New Publication Towards AI-driven emission estimation for point sources of methane
Thomas Plewa and coworkers developed a machine learning method to estimate methane emission rates from satellite and aircraft images of exhaust plumes emanating from localized sources such as leakages in the oil & gas industry. Such images are typically provided through hyperspectral imaging spectrometers.
The study team used a modified ResNet-50 architecutre to estimate methane fluxes from synthetic high-resolution airborne imagery. The ResNet was trained on plumes simulated with a large-eddy code at 5 m resolution with varying emission rates and wind speeds. The model predicts flux directly from images, using a negative Gaussian log-likelihood loss to improve accuracy and provide uncertainty estimates. It achieved high performance (MPE 3.24%, MAPE 13.86%, r = 0.98) and outperformed previous methods like MethaNet. Analysis revealed systematic biases at very high wind speeds and low flux rates, suggesting the model infers wind information from plume shape but struggles under extreme conditions.
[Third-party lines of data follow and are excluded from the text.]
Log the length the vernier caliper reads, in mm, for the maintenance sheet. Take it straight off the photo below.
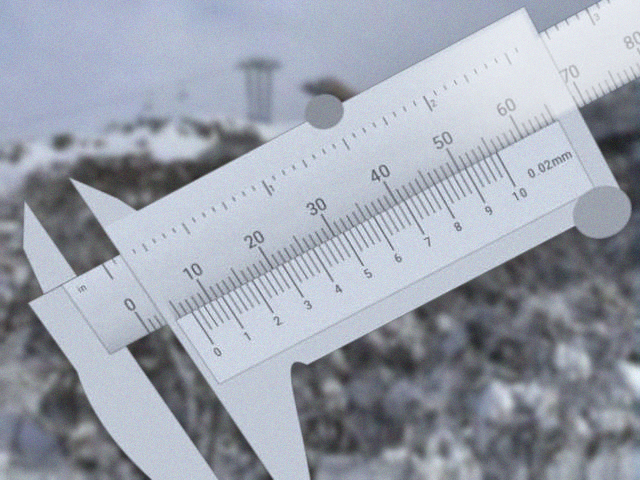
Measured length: 6.8 mm
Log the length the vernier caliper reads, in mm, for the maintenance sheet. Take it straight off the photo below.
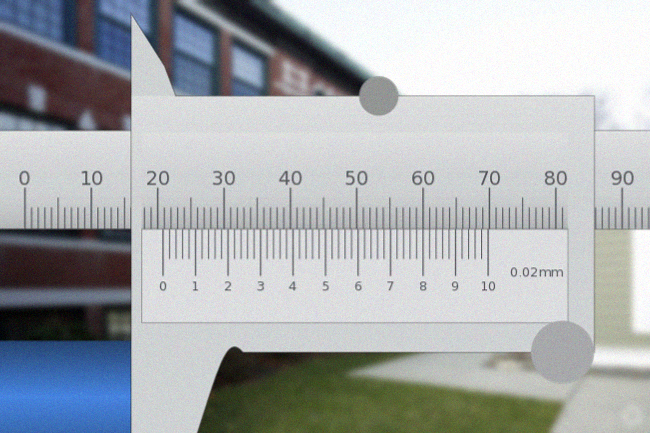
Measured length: 20.8 mm
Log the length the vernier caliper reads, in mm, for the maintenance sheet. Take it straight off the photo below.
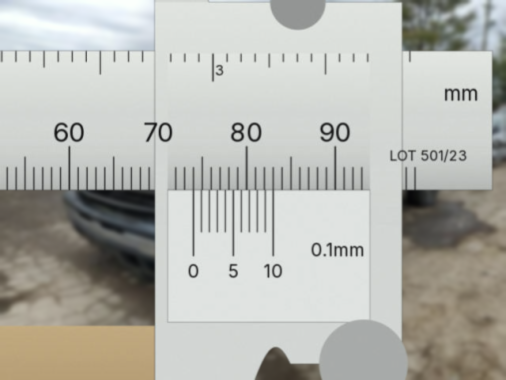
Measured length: 74.0 mm
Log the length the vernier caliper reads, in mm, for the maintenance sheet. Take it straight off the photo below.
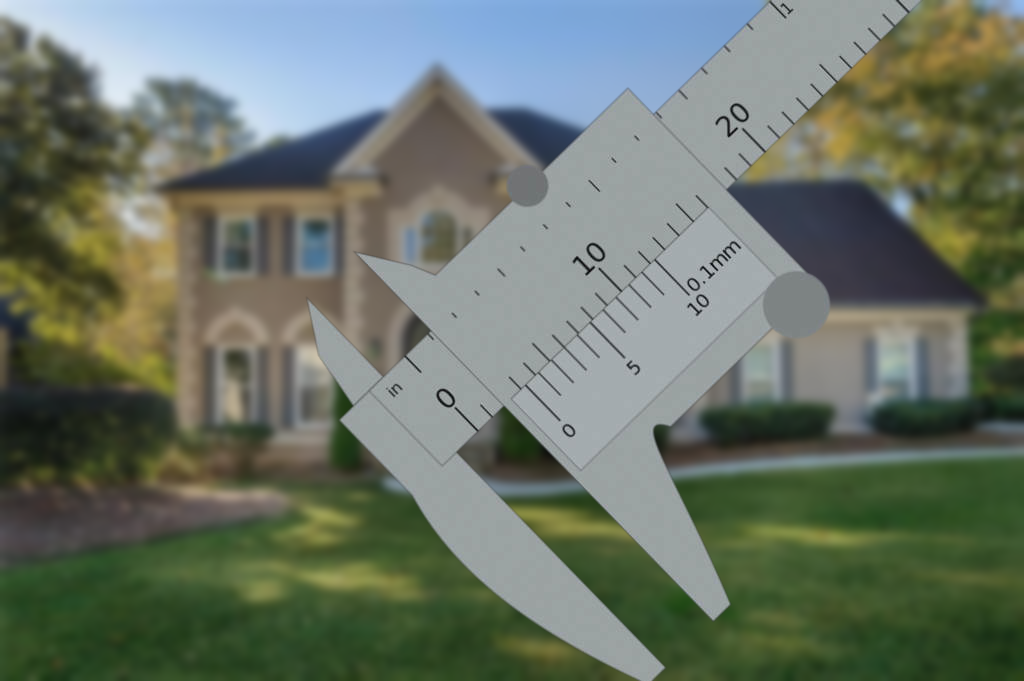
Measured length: 3.3 mm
The work introduces training and tuning improvements, a robust evaluation pipeline, and reliable per-prediction uncertainties, laying the groundwork for application to real flight data in future studies.
Plewa, T., Butz, A., Frankenberg, C., Thorpe, A. K., and Marshall, J.: Improvements of AI-driven emission estimation for point sources applied to high resolution 2-D methane-plume imagery, Remote Sensing of Environment, 331, 115002, , 2025.